- [Your goal]
Determine how many lines of the material hold the string "they" and reply with only that number.

- [Data for this task]
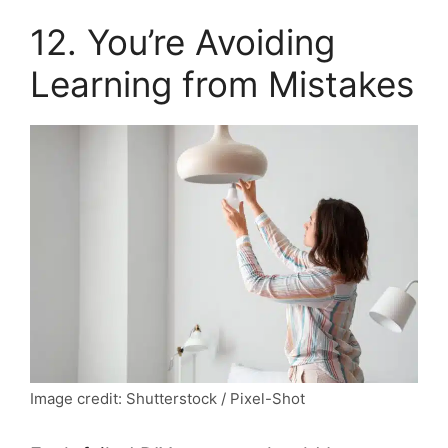
12. You’re Avoiding
Learning from Mistakes
Image credit: Shutterstock / Pixel-Shot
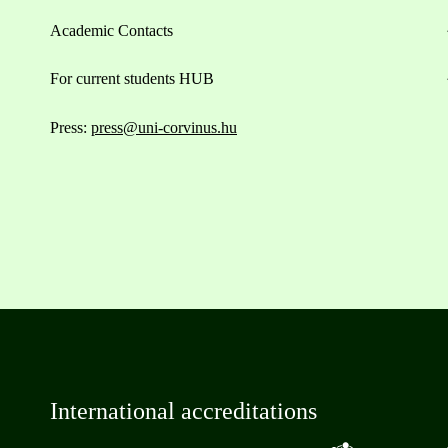
Academic Contacts
For current students HUB
Press:
press@uni-corvinus.hu
International accreditations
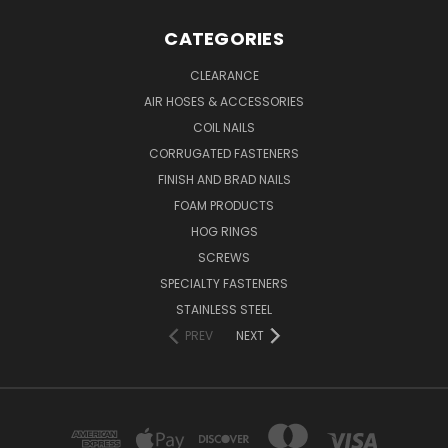
CATEGORIES
CLEARANCE
AIR HOSES & ACCESSORIES
COIL NAILS
CORRUGATED FASTENERS
FINISH AND BRAD NAILS
FOAM PRODUCTS
HOG RINGS
SCREWS
SPECIALTY FASTENERS
STAINLESS STEEL
PREV
NEXT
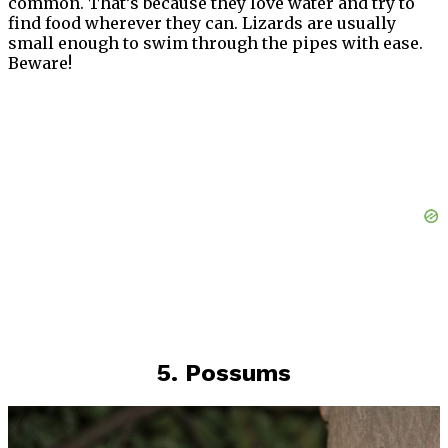
common. That’s because they love water and try to
find food wherever they can. Lizards are usually
small enough to swim through the pipes with ease.
Beware!
5. Possums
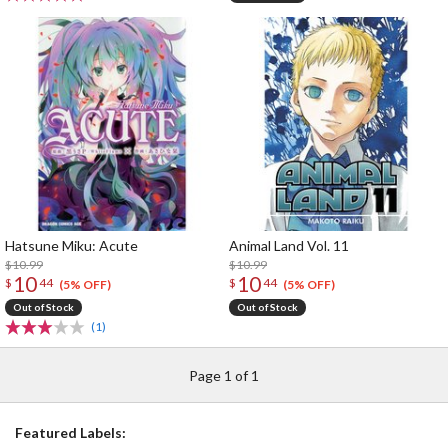
Hatsune Miku: Acute
Animal Land Vol. 11
$10.99
$10.99
10
10
$
44
$
44
(5% OFF)
(5% OFF)
Out of Stock
Out of Stock
(1)
Page 1 of 1
Featured Labels:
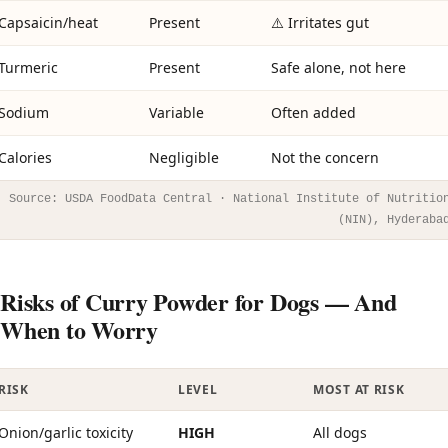
Capsaicin/heat
Present
⚠️ Irritates gut
Turmeric
Present
Safe alone, not here
Sodium
Variable
Often added
Calories
Negligible
Not the concern
Source: USDA FoodData Central · National Institute of Nutritio
(NIN), Hyderaba
Risks of Curry Powder for Dogs — And
When to Worry
RISK
LEVEL
MOST AT RISK
Onion/garlic toxicity
HIGH
All dogs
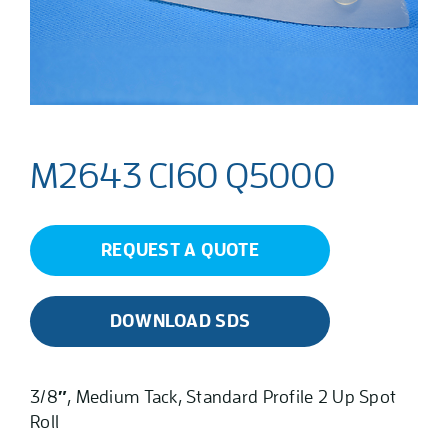
M2643 C160 Q5000
REQUEST A QUOTE
DOWNLOAD SDS
3/8″, Medium Tack, Standard Profile 2 Up Spot
Roll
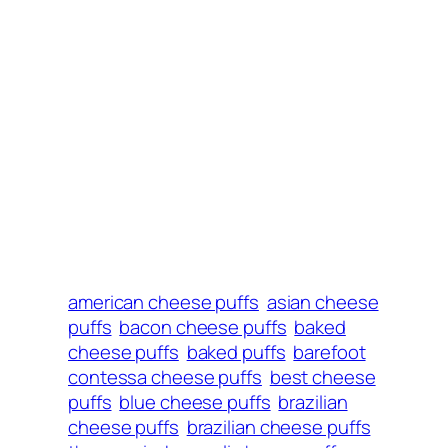
american cheese puffs
asian cheese
puffs
bacon cheese puffs
baked
cheese puffs
baked puffs
barefoot
contessa cheese puffs
best cheese
puffs
blue cheese puffs
brazilian
cheese puffs
brazilian cheese puffs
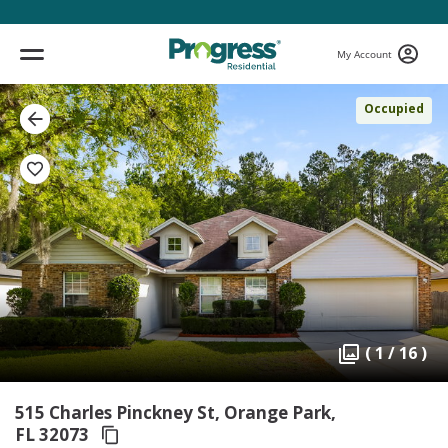
My Account
Occupied
( 1 / 16 )
515 Charles Pinckney St, Orange Park,
FL 32073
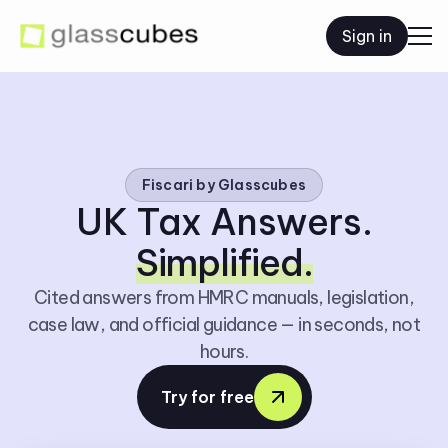
Sign in
Fiscari by Glasscubes
UK Tax Answers.
Simplified.
Cited answers from HMRC manuals, legislation,
case law, and official guidance — in seconds, not
hours.
Try for free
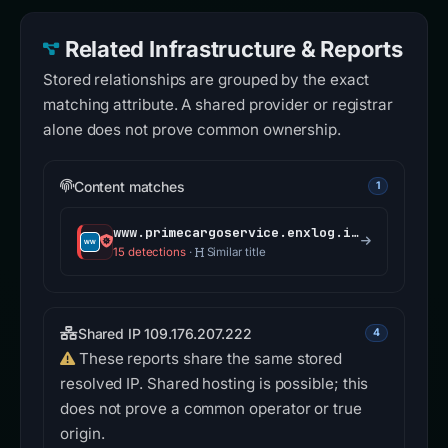
Related Infrastructure & Reports
Stored relationships are grouped by the exact
matching attribute. A shared provider or registrar
alone does not prove common ownership.
Content matches
1
www.primecargoservice.enxlog.info
15 detections
·
Similar title
Shared IP 109.176.207.222
4
These reports share the same stored
resolved IP. Shared hosting is possible; this
does not prove a common operator or true
origin.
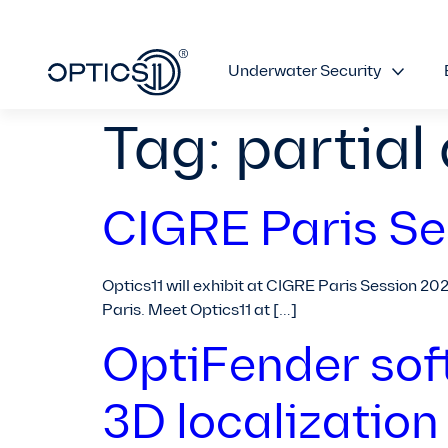
Underwater Security
Tag:
partial
CIGRE Paris Se
Optics11 will exhibit at CIGRE Paris Session 20
Paris. Meet Optics11 at […]
OptiFender sof
3D localization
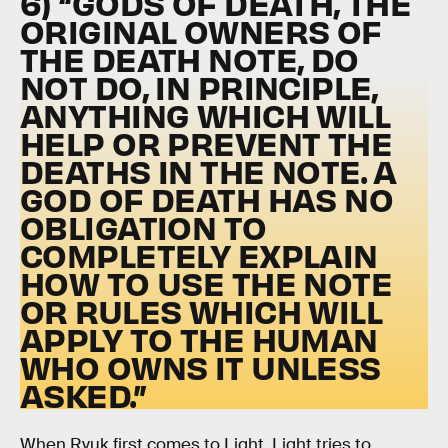
6) “GODS OF DEATH, THE
ORIGINAL OWNERS OF
THE DEATH NOTE, DO
NOT DO, IN PRINCIPLE,
ANYTHING WHICH WILL
HELP OR PREVENT THE
DEATHS IN THE NOTE. A
GOD OF DEATH HAS NO
OBLIGATION TO
COMPLETELY EXPLAIN
HOW TO USE THE NOTE
OR RULES WHICH WILL
APPLY TO THE HUMAN
WHO OWNS IT UNLESS
ASKED.”
When Ryuk first comes to Light, Light tries to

- [Result of the task]
2